*** Opening of RECORDS SHOWN ***
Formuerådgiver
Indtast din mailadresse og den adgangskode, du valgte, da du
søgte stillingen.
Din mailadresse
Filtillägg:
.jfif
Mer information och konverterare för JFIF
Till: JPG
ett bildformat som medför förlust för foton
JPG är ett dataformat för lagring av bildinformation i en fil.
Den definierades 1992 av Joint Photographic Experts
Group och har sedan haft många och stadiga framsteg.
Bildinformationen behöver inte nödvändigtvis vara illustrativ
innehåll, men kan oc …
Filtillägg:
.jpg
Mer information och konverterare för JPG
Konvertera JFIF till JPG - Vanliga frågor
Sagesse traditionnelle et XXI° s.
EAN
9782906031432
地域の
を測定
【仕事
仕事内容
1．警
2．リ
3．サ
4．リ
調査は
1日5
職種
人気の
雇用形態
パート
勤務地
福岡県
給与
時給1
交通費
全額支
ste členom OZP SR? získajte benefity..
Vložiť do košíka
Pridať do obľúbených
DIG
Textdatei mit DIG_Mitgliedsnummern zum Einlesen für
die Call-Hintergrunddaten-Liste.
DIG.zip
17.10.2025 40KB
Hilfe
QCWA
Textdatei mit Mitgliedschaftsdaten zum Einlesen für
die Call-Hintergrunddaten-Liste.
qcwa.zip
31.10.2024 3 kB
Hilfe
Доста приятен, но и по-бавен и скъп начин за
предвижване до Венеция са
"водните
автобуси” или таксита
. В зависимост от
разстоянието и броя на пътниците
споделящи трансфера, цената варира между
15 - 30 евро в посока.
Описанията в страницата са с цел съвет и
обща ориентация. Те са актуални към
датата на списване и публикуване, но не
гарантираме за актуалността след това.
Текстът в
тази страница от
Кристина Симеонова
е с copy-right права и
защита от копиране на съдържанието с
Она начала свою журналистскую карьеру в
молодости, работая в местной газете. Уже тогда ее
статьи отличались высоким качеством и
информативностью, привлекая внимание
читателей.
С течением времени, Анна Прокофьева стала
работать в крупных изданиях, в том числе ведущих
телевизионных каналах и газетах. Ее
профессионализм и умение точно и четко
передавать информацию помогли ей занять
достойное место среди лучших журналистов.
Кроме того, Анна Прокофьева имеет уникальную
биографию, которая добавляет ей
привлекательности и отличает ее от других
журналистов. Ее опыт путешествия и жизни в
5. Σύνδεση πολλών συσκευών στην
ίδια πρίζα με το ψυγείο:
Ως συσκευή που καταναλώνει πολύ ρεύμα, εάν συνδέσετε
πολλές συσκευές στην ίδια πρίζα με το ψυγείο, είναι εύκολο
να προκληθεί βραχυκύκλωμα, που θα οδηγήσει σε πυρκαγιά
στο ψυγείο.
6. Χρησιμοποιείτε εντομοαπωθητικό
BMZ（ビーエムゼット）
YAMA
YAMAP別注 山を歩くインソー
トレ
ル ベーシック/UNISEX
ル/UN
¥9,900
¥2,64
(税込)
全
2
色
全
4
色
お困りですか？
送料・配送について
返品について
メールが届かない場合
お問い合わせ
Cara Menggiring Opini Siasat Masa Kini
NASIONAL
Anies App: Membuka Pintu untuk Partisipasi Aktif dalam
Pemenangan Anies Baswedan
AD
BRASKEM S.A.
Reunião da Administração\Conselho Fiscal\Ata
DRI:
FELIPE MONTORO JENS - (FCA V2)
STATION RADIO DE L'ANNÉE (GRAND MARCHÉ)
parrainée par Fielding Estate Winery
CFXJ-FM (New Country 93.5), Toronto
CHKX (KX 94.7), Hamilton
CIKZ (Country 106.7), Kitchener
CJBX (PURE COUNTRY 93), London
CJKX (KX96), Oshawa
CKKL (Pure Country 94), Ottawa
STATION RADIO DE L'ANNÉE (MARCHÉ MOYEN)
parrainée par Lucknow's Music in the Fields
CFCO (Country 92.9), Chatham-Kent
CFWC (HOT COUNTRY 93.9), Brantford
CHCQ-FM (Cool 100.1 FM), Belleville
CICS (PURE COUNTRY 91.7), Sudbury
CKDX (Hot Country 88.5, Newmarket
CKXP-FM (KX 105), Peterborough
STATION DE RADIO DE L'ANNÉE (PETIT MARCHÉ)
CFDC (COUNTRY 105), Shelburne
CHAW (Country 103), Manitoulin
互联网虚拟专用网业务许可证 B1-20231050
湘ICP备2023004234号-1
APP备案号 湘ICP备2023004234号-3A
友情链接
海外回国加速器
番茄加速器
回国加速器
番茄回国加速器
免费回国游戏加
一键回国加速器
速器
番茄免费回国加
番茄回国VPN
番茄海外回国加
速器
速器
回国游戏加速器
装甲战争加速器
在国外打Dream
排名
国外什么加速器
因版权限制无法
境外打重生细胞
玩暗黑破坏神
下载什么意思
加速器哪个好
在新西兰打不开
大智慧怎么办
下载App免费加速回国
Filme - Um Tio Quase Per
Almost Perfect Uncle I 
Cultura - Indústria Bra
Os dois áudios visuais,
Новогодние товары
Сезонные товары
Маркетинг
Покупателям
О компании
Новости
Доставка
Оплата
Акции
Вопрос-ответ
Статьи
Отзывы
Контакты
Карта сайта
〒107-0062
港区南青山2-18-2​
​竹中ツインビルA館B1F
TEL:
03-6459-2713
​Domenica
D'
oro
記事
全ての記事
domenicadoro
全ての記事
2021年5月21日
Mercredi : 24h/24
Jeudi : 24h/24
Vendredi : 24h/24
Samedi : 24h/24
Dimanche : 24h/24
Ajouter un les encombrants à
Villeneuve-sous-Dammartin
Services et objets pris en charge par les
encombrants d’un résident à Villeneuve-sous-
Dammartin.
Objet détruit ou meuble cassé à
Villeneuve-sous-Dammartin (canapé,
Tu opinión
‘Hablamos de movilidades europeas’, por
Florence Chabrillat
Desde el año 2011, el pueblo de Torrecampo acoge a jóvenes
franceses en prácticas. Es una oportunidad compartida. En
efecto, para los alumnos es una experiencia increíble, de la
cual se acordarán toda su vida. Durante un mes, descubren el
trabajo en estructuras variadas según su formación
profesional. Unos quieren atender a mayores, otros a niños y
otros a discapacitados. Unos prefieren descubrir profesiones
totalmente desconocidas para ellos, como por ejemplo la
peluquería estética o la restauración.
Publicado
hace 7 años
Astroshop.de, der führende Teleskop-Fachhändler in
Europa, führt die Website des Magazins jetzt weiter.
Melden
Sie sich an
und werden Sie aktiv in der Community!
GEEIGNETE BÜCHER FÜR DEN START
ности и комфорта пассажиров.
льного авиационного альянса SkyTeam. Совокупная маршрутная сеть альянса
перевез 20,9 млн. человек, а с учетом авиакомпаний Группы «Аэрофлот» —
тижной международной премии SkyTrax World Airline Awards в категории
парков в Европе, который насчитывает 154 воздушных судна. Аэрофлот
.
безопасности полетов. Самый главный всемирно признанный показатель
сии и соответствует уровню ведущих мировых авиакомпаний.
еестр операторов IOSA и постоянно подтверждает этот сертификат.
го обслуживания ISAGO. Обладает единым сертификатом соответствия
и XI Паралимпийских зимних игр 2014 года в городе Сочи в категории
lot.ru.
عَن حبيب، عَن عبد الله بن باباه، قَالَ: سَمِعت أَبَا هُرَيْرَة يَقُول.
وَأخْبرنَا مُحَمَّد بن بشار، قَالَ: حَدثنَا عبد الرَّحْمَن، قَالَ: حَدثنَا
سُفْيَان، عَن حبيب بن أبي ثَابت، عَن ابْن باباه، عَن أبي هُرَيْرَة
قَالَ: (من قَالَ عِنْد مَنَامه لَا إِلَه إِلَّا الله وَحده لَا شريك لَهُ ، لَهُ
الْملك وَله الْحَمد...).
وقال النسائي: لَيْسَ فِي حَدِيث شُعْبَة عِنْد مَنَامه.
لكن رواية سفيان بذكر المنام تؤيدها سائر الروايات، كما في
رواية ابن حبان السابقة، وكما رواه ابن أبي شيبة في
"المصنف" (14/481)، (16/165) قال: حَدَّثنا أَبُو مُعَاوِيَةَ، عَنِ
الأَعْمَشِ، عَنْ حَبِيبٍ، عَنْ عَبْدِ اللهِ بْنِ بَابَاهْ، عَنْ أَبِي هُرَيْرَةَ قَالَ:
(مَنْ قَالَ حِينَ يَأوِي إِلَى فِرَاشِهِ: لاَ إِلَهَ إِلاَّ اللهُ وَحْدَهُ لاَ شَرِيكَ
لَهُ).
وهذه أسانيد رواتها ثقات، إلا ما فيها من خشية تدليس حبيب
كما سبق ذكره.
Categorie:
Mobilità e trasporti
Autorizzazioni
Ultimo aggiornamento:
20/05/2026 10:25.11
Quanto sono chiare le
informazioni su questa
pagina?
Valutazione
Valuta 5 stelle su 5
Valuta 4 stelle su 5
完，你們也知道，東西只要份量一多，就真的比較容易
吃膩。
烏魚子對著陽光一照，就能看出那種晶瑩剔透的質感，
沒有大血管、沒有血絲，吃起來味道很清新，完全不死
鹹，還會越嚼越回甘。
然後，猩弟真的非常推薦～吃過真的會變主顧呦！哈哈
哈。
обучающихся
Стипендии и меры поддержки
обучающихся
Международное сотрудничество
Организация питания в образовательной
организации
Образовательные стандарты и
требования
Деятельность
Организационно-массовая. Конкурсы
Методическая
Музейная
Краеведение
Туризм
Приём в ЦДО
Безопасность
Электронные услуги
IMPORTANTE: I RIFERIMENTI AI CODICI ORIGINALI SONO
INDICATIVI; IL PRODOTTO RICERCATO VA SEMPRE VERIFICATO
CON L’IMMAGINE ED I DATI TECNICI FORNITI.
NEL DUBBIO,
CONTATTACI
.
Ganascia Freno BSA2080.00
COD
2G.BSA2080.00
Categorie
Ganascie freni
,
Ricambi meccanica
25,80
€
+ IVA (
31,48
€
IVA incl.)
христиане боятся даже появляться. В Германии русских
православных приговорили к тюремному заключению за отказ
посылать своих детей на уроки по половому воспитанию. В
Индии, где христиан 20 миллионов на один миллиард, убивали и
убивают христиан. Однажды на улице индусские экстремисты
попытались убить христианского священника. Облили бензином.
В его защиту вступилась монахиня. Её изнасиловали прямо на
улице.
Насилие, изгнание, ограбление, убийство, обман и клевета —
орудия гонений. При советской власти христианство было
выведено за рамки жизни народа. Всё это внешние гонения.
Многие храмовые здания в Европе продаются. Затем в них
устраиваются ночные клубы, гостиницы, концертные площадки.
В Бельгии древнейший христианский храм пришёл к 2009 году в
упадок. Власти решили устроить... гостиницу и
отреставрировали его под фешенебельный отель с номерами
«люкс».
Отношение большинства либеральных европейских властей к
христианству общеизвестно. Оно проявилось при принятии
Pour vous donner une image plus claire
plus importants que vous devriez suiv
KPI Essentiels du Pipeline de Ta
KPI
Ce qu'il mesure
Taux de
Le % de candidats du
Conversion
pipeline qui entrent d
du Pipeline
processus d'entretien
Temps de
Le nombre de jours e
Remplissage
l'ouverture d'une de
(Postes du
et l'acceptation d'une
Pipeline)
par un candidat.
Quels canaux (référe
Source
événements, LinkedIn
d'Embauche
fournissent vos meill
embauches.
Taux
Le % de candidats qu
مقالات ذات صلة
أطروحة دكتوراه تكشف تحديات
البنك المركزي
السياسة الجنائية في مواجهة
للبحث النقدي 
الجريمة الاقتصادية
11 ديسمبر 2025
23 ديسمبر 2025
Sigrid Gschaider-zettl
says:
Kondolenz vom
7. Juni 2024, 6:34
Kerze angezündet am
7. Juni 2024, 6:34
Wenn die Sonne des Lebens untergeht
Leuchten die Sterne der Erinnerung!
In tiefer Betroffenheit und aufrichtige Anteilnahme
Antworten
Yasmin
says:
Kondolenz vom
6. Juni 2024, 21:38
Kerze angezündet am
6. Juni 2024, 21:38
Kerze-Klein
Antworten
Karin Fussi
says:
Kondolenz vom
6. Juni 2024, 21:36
*** Close of RECORDS SHOWN ***
→ **ABOUT THIS TASK**
Write out the data word for word, beginning at its first line and stopping after the line that contains "передавать информацию помогли ей занять".

→ **FINISHED EXERCISE**
Formuerådgiver
Indtast din mailadresse og den adgangskode, du valgte, da du
søgte stillingen.
Din mailadresse
Filtillägg:
.jfif
Mer information och konverterare för JFIF
Till: JPG
ett bildformat som medför förlust för foton
JPG är ett dataformat för lagring av bildinformation i en fil.
Den definierades 1992 av Joint Photographic Experts
Group och har sedan haft många och stadiga framsteg.
Bildinformationen behöver inte nödvändigtvis vara illustrativ
innehåll, men kan oc …
Filtillägg:
.jpg
Mer information och konverterare för JPG
Konvertera JFIF till JPG - Vanliga frågor
Sagesse traditionnelle et XXI° s.
EAN
9782906031432
地域の
を測定
【仕事
仕事内容
1．警
2．リ
3．サ
4．リ
調査は
1日5
職種
人気の
雇用形態
パート
勤務地
福岡県
給与
時給1
交通費
全額支
ste členom OZP SR? získajte benefity..
Vložiť do košíka
Pridať do obľúbených
DIG
Textdatei mit DIG_Mitgliedsnummern zum Einlesen für
die Call-Hintergrunddaten-Liste.
DIG.zip
17.10.2025 40KB
Hilfe
QCWA
Textdatei mit Mitgliedschaftsdaten zum Einlesen für
die Call-Hintergrunddaten-Liste.
qcwa.zip
31.10.2024 3 kB
Hilfe
Доста приятен, но и по-бавен и скъп начин за
предвижване до Венеция са
"водните
автобуси” или таксита
. В зависимост от
разстоянието и броя на пътниците
споделящи трансфера, цената варира между
15 - 30 евро в посока.
Описанията в страницата са с цел съвет и
обща ориентация. Те са актуални към
датата на списване и публикуване, но не
гарантираме за актуалността след това.
Текстът в
тази страница от
Кристина Симеонова
е с copy-right права и
защита от копиране на съдържанието с
Она начала свою журналистскую карьеру в
молодости, работая в местной газете. Уже тогда ее
статьи отличались высоким качеством и
информативностью, привлекая внимание
читателей.
С течением времени, Анна Прокофьева стала
работать в крупных изданиях, в том числе ведущих
телевизионных каналах и газетах. Ее
профессионализм и умение точно и четко
передавать информацию помогли ей занять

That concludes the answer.